Fusion Fuel describes its planned acquisition of a controlling interest in Royal Uranium Inc. under a Share Exchange Agreement dated February 18, 2026. Through this deal, the company expects to gain royalty exposure to multiple uranium and natural gas projects in Argentina and Colombia.

What uranium royalty interests could Fusion Fuel (HTOO) gain through Royal Uranium?

Royal Uranium holds a 2.0% net smelter return royalty on the Guanaco concession of Jaguar’s Laguna Salada project and 1.0% NSR royalties on the Berlin and Huemul uranium projects. These royalties provide a percentage of project revenues, net of specified deductions, if production occurs.

How does Jaguar Uranium’s 2026 exploration plan relate to Fusion Fuel’s strategy?

Jaguar plans exploration at the Laguna Salada, Berlin, and Huemul uranium projects, supported by an Environmental Impact Assessment permit at Guanaco. If Fusion Fuel acquires Royal Uranium, it would have royalty exposure to these projects as Jaguar advances its Argentine and Colombian exploration portfolio.

What is Fusion Fuel Green PLC’s broader strategic goal with Royal Uranium?
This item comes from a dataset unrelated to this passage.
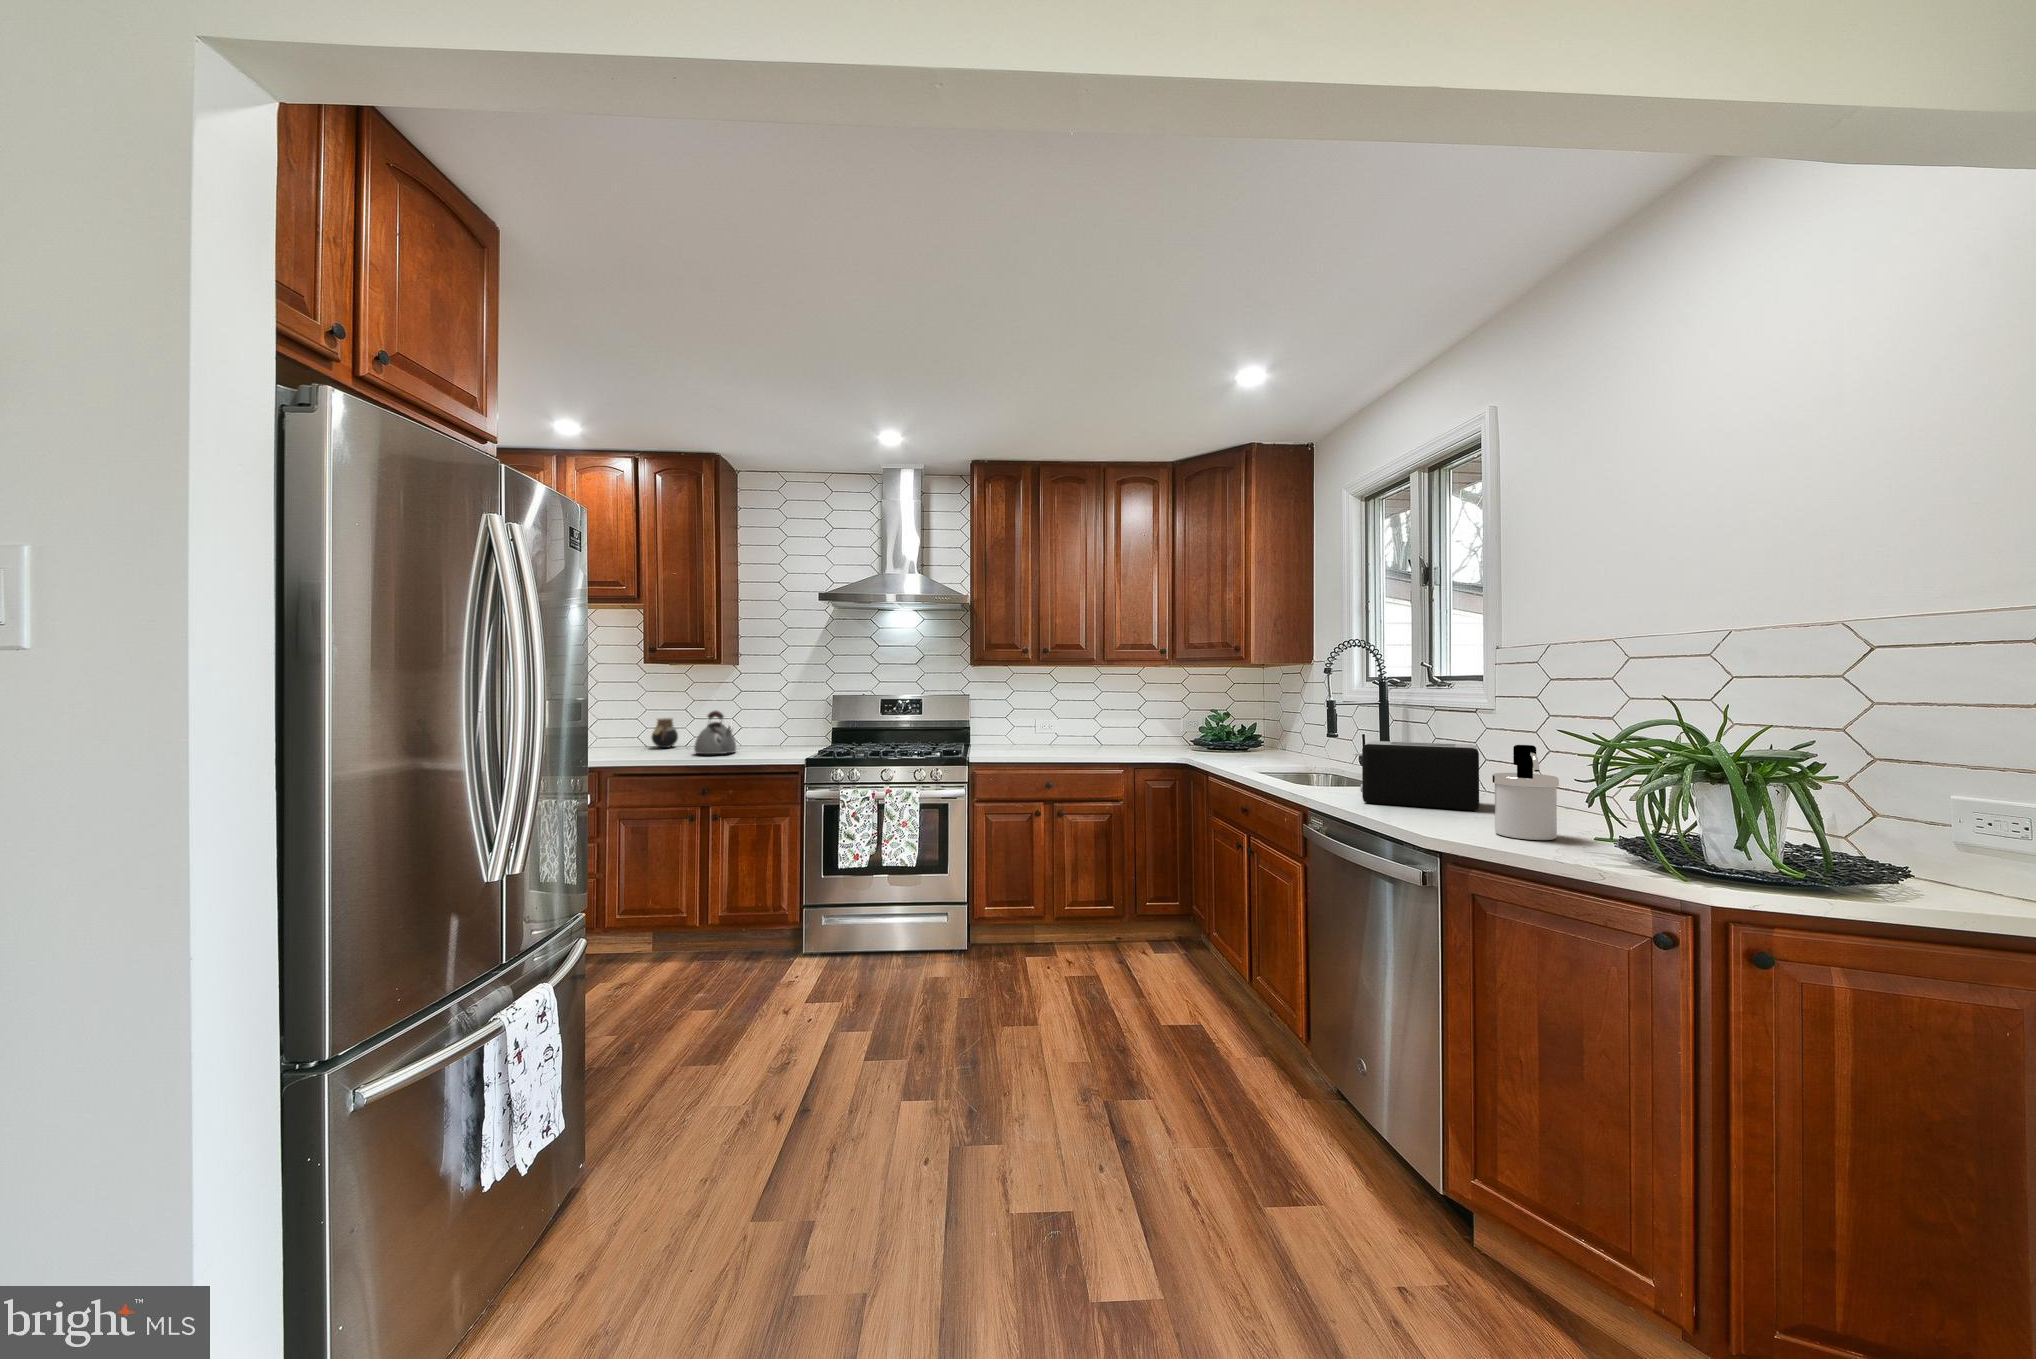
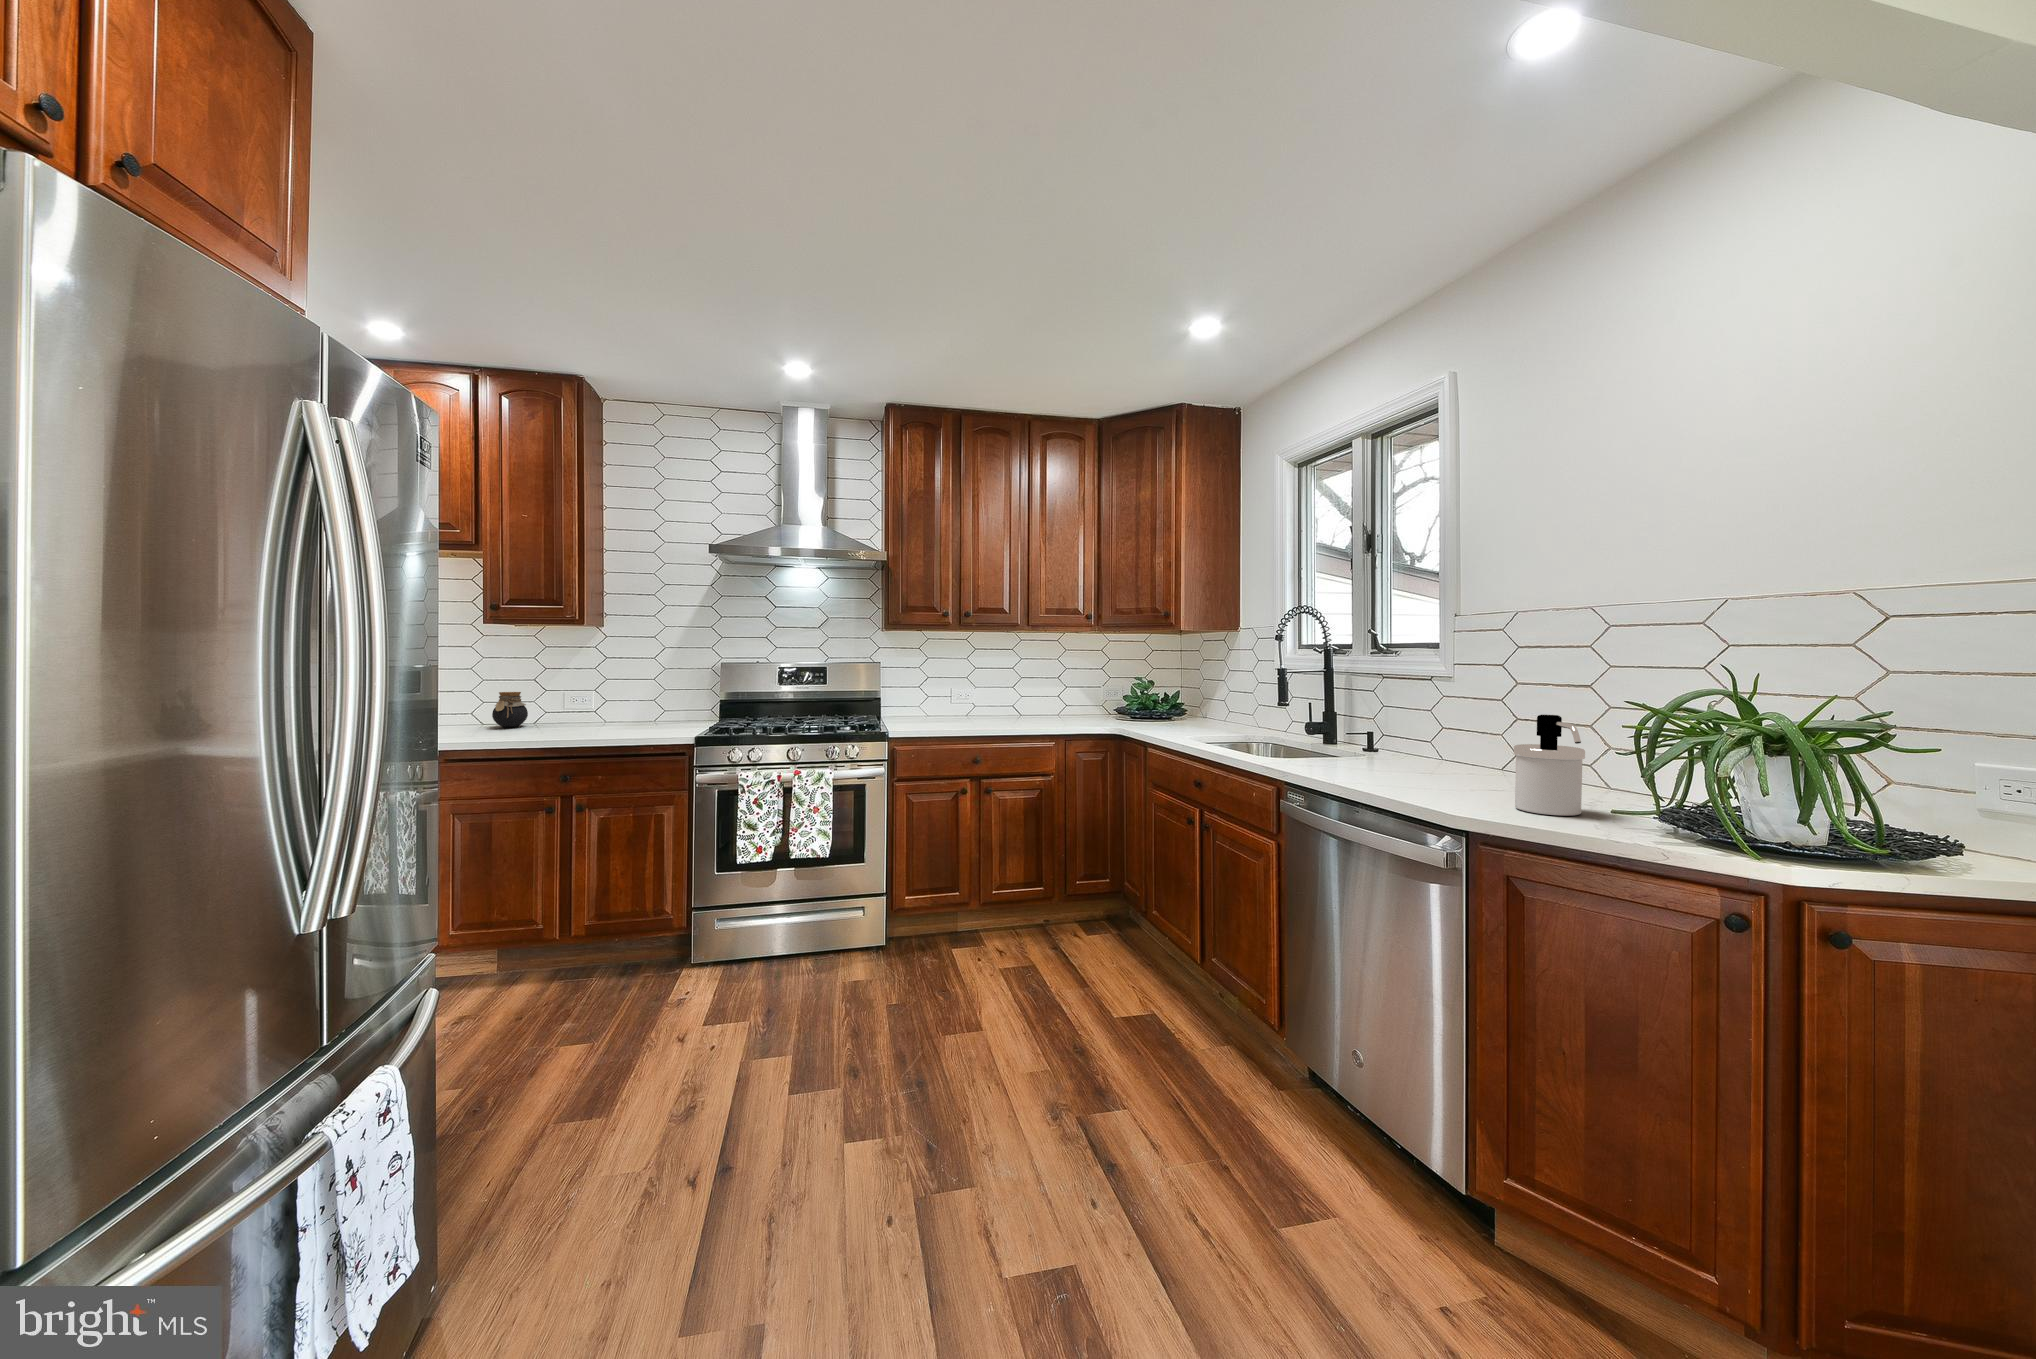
kettle: present [694,710,736,754] -> none [551,682,605,734]
toaster: present [1353,741,1479,810] -> none [1333,711,1467,783]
Fusion Fuel aims to build a diversified energy commodity royalty platform focused on critical resources such as uranium and natural gas. By acquiring Royal Uranium, it plans to add capital‑efficient royalty interests while continuing to develop its existing energy services and gas businesses across multiple markets.
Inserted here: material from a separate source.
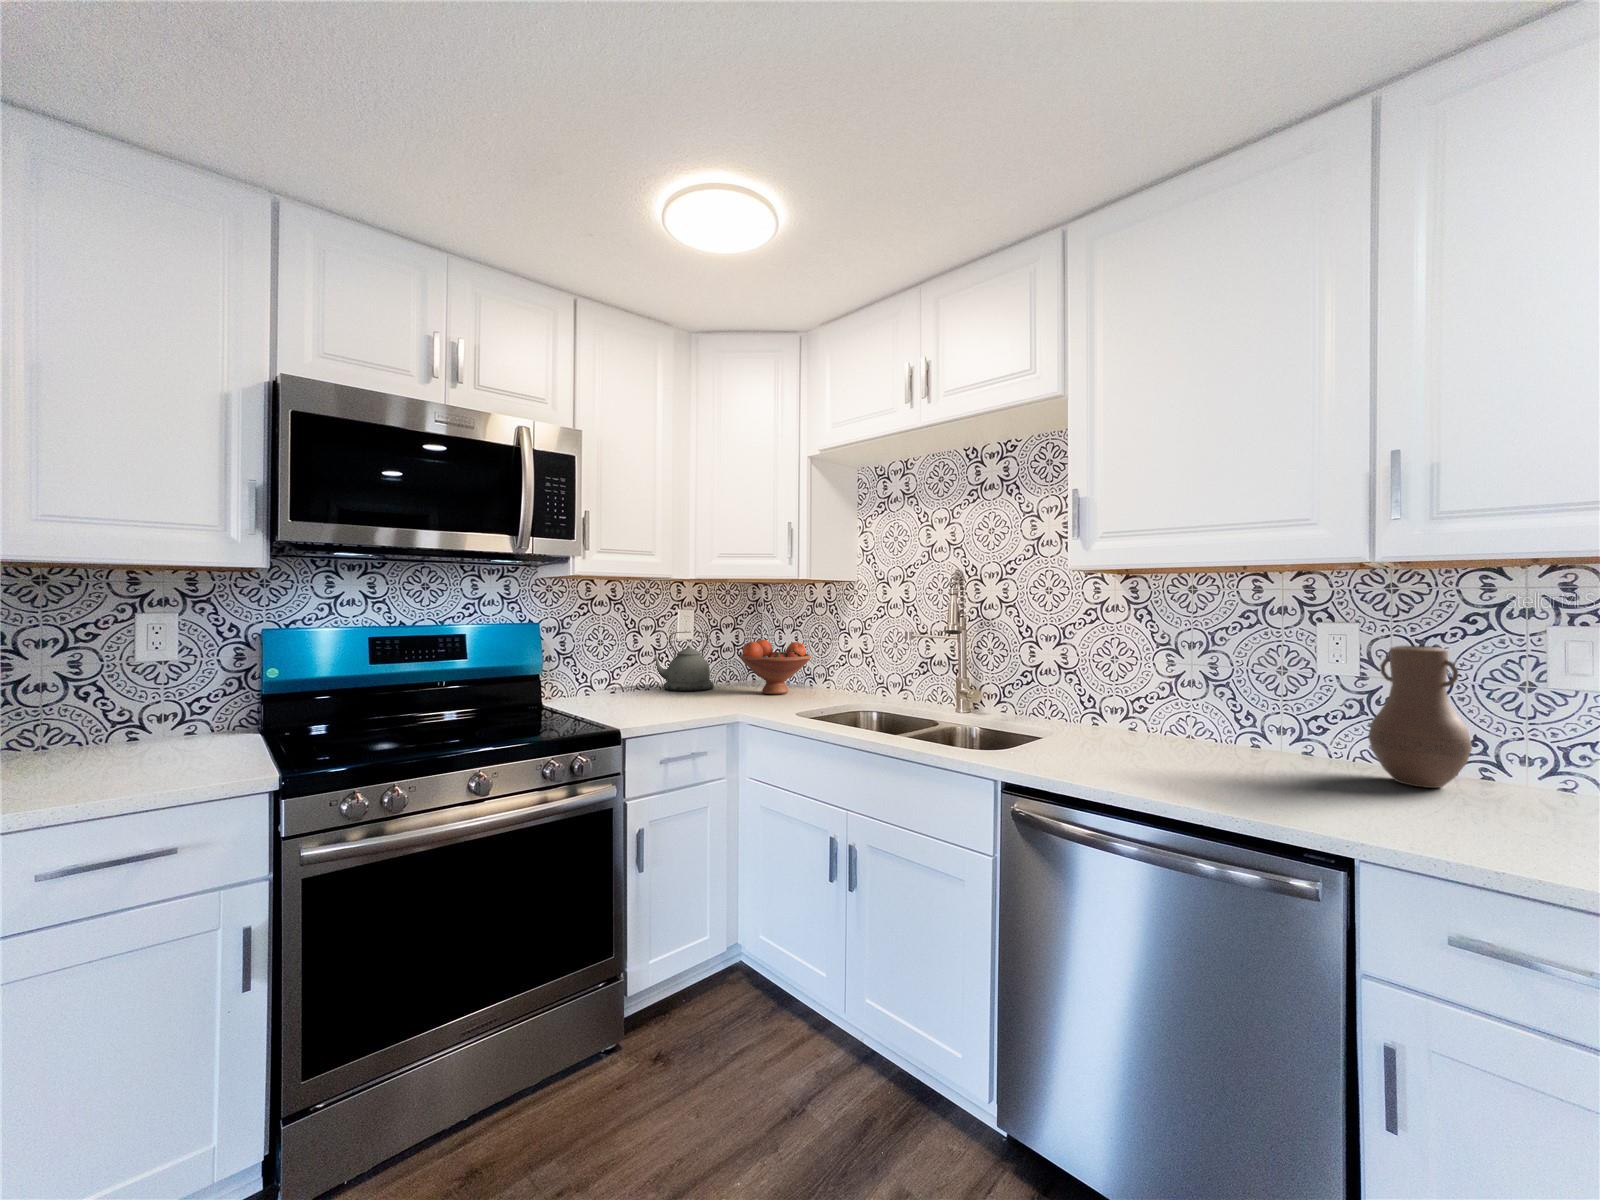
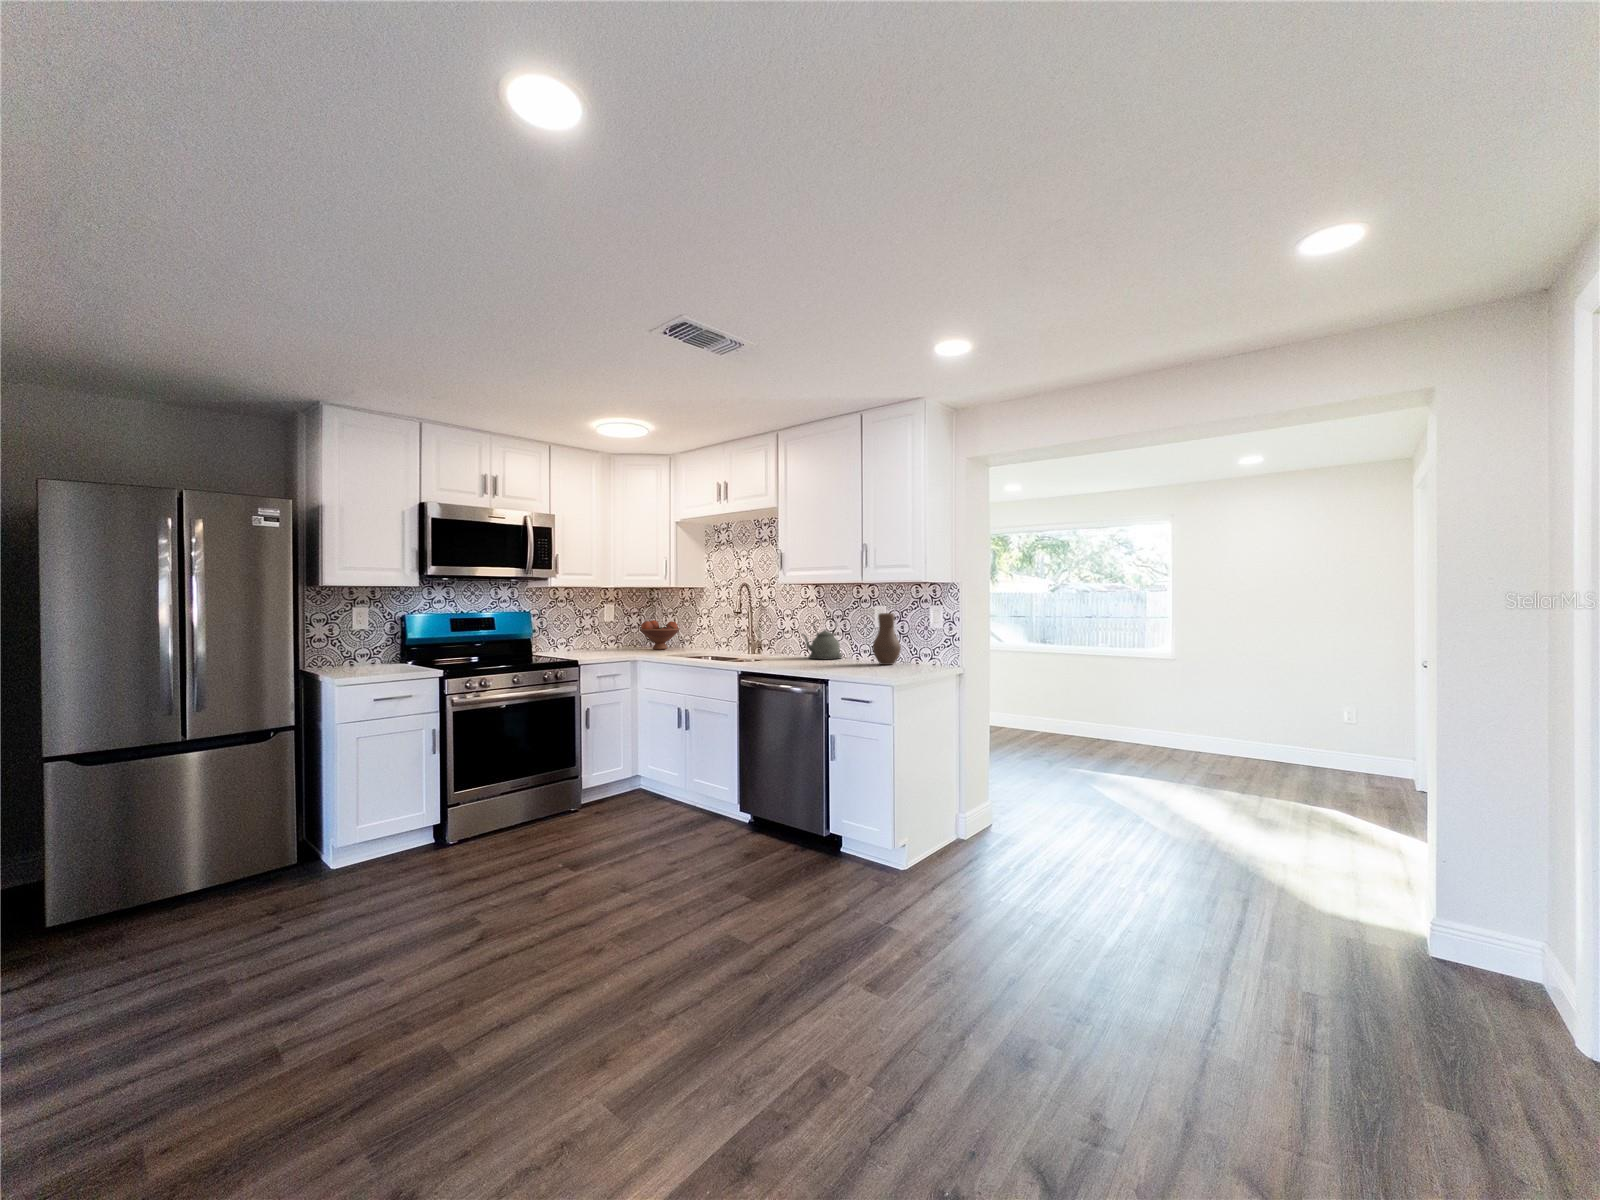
kettle: present [655,632,714,691] -> present [802,623,842,659]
What risks could affect Fusion Fuel’s anticipated uranium and gas royalty revenues?

Key risks include failure to close the Royal Uranium acquisition, integration challenges, and inability to secure Irish regulatory and shareholder approvals. Additional risks involve commodity price volatility, permitting and regulatory changes in Argentina and Colombia, operator funding constraints, and exploration results that may not yield commercial deposits.

Are Fusion Fuel’s expected royalties from Royal Uranium guaranteed to produce income?

No, potential royalty income depends on third‑party operators successfully exploring, permitting, financing, and developing the underlying uranium and natural gas projects. The filing notes that exploration may not discover commercially viable deposits and regulatory, market, or technical challenges could prevent projects from reaching production.